→ **Trecho para leitura**

---+---

Documentos recém-divulgados pelos Arquivos Nacionais do Reino Unido revelam um lado pouco conhecido da preparação dos aliados para o Dia D, o desembarque na Normandia, em 6 de junho de 1944. Entre eles, destaca-se um bilhete escrito à mão pelo então primeiro-ministro britânico, Winston Churchill, no qual ele expressa sua preocupação e frustração com a falta de penicilina — um medicamento que, na época, era considerado uma verdadeira “droga milagrosa”.
Os registros mostram como Churchill se angustiava com a incapacidade da Grã-Bretanha de produzir penicilina em larga escala, principalmente quando comparado aos avanços dos Estados Unidos. Isso, apesar de a penicilina ter sido descoberta em solo britânico pelo cientista Alexander Fleming, em 1928.
A corrida contra o tempo pela “droga milagrosa”
A penicilina foi descoberta por acaso, mas sua aplicação prática só começou a ser desenvolvida durante a Segunda Guerra Mundial. A equipe da Universidade de Oxford, liderada por Howard Florey, realizou os primeiros testes bem-sucedidos. Entretanto, a produção industrial no Reino Unido era limitada, o que levou os pesquisadores a buscarem apoio nos EUA, onde a indústria farmacêutica tinha maior capacidade de expansão.
Sem antibióticos, ferimentos simples poderiam rapidamente evoluir para infecções fatais por septicemia. Diante da expectativa de milhares de feridos no Dia D, garantir o fornecimento adequado de penicilina se tornou questão de vida ou morte.

---+---

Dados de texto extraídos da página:
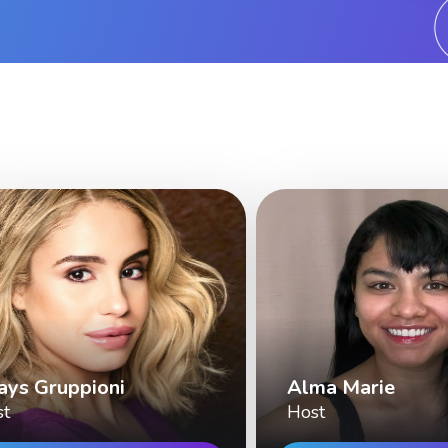
ays Gruppioni
Alma Marie
st
Host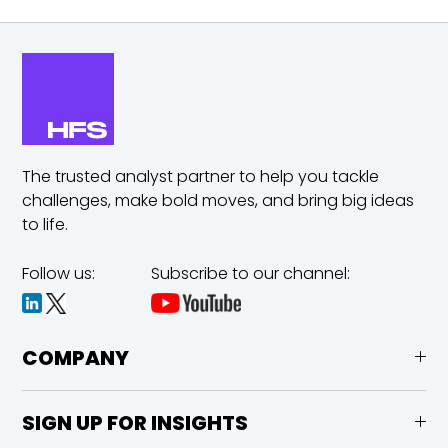
The trusted analyst partner to help you tackle
challenges,
make bold moves, and bring big ideas
to life.
Follow us:
Subscribe to our channel:
COMPANY
SIGN UP FOR INSIGHTS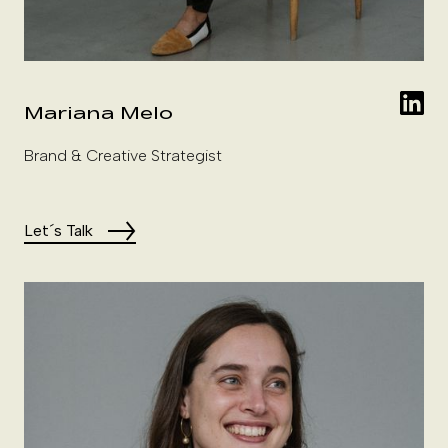
Mariana Melo
Brand & Creative Strategist
Let´s Talk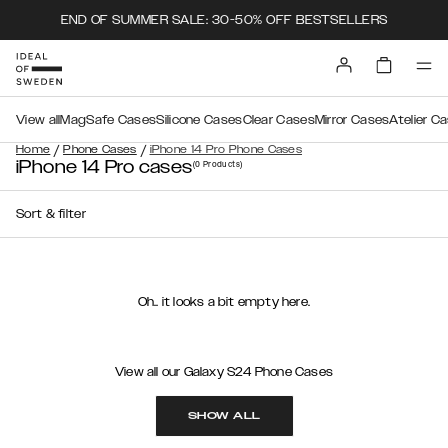
END OF SUMMER SALE: 30-50% OFF BESTSELLERS
View all
MagSafe Cases
Silicone Cases
Clear Cases
Mirror Cases
Atelier C
/
/
Home
Phone Cases
iPhone 14 Pro Phone Cases
iPhone 14 Pro cases
(0
Products
)
Sort & filter
Oh.. it looks a bit empty here.
View all our Galaxy S24 Phone Cases
SHOW ALL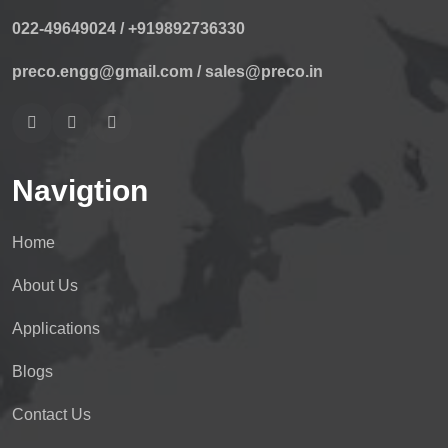
022-49649024 /
+919892736330
preco.engg@gmail.com /
sales@preco.in
Navigtion
Home
About Us
Applications
Blogs
Contact Us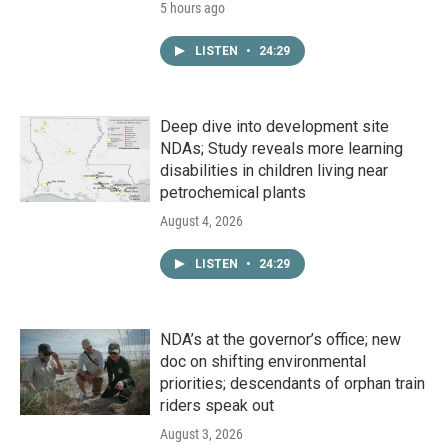
5 hours ago
LISTEN
•
24:29
Deep dive into development site
NDAs; Study reveals more learning
disabilities in children living near
petrochemical plants
August 4, 2026
LISTEN
•
24:29
NDA’s at the governor’s office; new
doc on shifting environmental
priorities; descendants of orphan train
riders speak out
August 3, 2026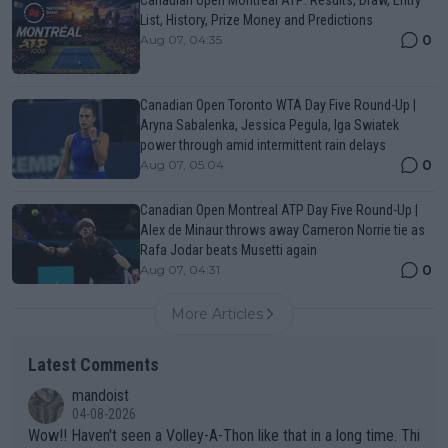
List, History, Prize Money and Predictions
0
Aug 07, 04:35
Canadian Open Toronto WTA Day Five Round-Up |
Aryna Sabalenka, Jessica Pegula, Iga Swiatek
power through amid intermittent rain delays
0
Aug 07, 05:04
Canadian Open Montreal ATP Day Five Round-Up |
Alex de Minaur throws away Cameron Norrie tie as
Rafa Jodar beats Musetti again
0
Aug 07, 04:31
More Articles
Latest Comments
mandoist
04-08-2026
Wow!! Haven't seen a Volley-A-Thon like that in a long time. Thi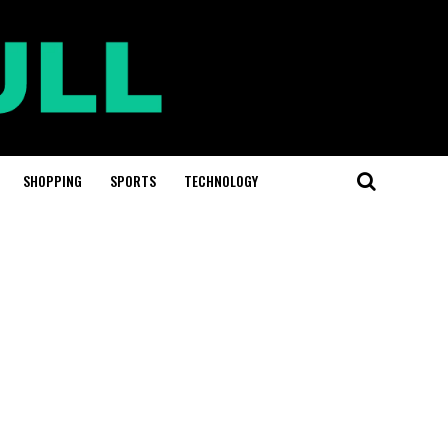
SHOPPING
SPORTS
TECHNOLOGY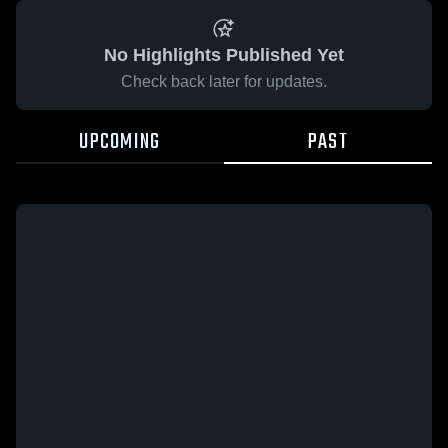
No Highlights Published Yet
Check back later for updates.
UPCOMING
PAST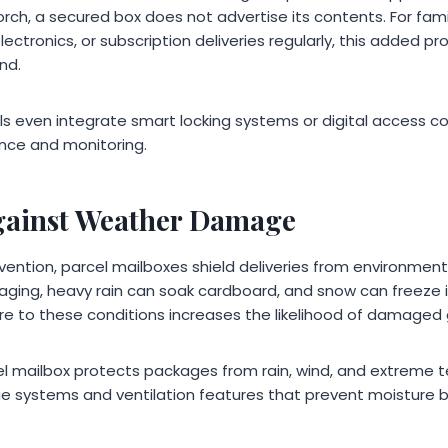
rch, a secured box does not advertise its contents. For fam
ectronics, or subscription deliveries regularly, this added pr
nd.
ven integrate smart locking systems or digital access con
ence and monitoring.
gainst Weather Damage
evention, parcel mailboxes shield deliveries from environmen
aging, heavy rain can soak cardboard, and snow can freeze i
e to these conditions increases the likelihood of damaged
el mailbox protects packages from rain, wind, and extreme
e systems and ventilation features that prevent moisture bu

---+---

→ **Tarefas a realizar**
A. No texto sobre a penicilina e o Dia D, quem liderou a equipe da Universidade de Oxford que realizou os primeiros testes bem-sucedidos?
B. Dê continuidade ao texto sobre a penicilina na preparação para o Dia D a partir do ponto em que ele termina.
As linhas não têm nenhum papel nesta atividade.

→ **Respostas das tarefas**
A. Howard Florey.

B.
A pressão pessoal de Churchill
Em janeiro de 1944, Churchill anotou em vermelho no relatório do Ministério do Abastecimento:
“Sinto muito por não podermos produzir mais.”
Em outro documento, mais incisivo, escreveu:
“Quero propostas para um fornecimento mais abundante da Grã-Bretanha.”
Quando informado de que a produção britânica atenderia apenas um décimo da meta estimada, classificou o resultado como “muito decepcionante”, reforçando seu temor de que a falta de penicilina colocasse em risco as operações militares.
Suprimento garantido — mas só para os militares
Poucos dias antes do Dia D, as autoridades confirmaram que os suprimentos haviam sido garantidos, quase todos vindos dos EUA, mas seriam destinados exclusivamente aos feridos em combate. Civis continuaram sem acesso até o fim da guerra.
Um telegrama de um médico na Cornualha, que tentava obter penicilina para uma criança de 10 anos, mostra o drama da época:
“Não há esperança sem penicilina.”
O pedido foi negado — a prioridade era total para os militares.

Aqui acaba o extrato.